Nextdoor is perhaps the most ‘real world’ social platform to exist. Allowing you to digitally meet people in your immediate neighbourhood and send out alerts, recommendations and referrals, Nextdoor aims to turn social media on its head by reconnecting local communities. Following global lockdowns, growing ‘help thy neighbour’ sentiments, and a new impatience with impersonal Zoom calls and staring at screens, this seems timely. Its brand values align closely with those of AirBnb (NASDAQ:ABNB), which more than doubled its share price on its first day of trading in late 2020.
Established vs. new social media stock
Buying into established social stock presents a wealth of data for due diligence. Huge jumps in value are less likely, and growth is projectable and generally reliable.
When it comes to new and pre-IPO stock, as with all investing styles that seek to spot rising trends and next big things, risk and reward are correlatively higher.
For the best of both worlds, there does exist a social media ETF - the Global X Social Media ETF (SOCL).
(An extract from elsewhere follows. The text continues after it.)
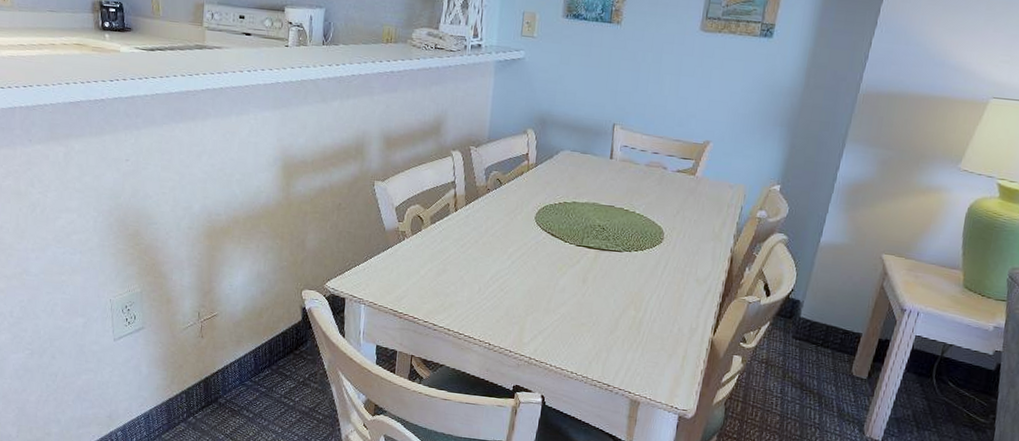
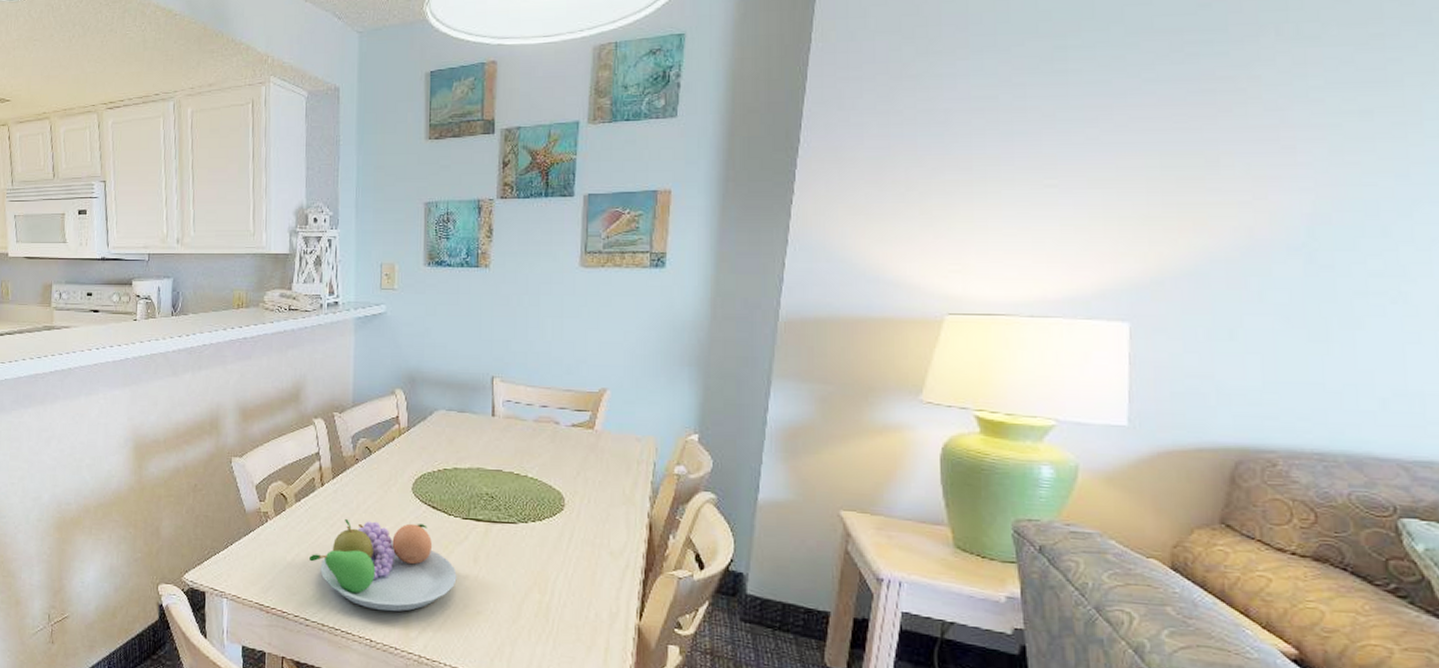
fruit bowl: none [440,241,567,321] -> present [310,519,457,612]

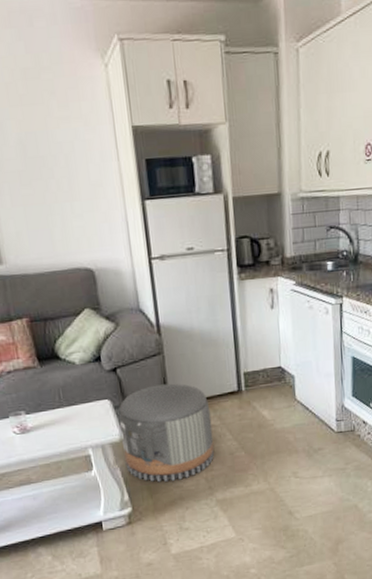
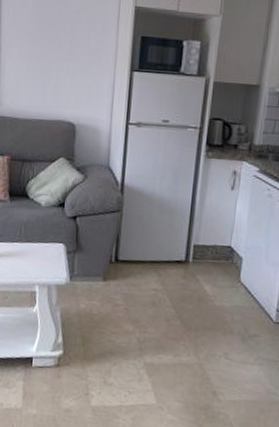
pouf: present [119,383,214,483] -> none [66,239,156,335]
Arguably the best time to buy in would have been pre-global lockdown, but it provides a broad exposure to the Big 8 — according to market value: Facebook, Tencent, Snap Inc., Twitter, Kakao, Alphabet, NetEase and Bilibili.
Although social media isn’t a novelty, global internet access is growing. There is a constant supply of young, highly social, highly tech-literate new users accessing social media for the first time. And apps that deliver constant entertainment and social rewards aren’t going anywhere fast.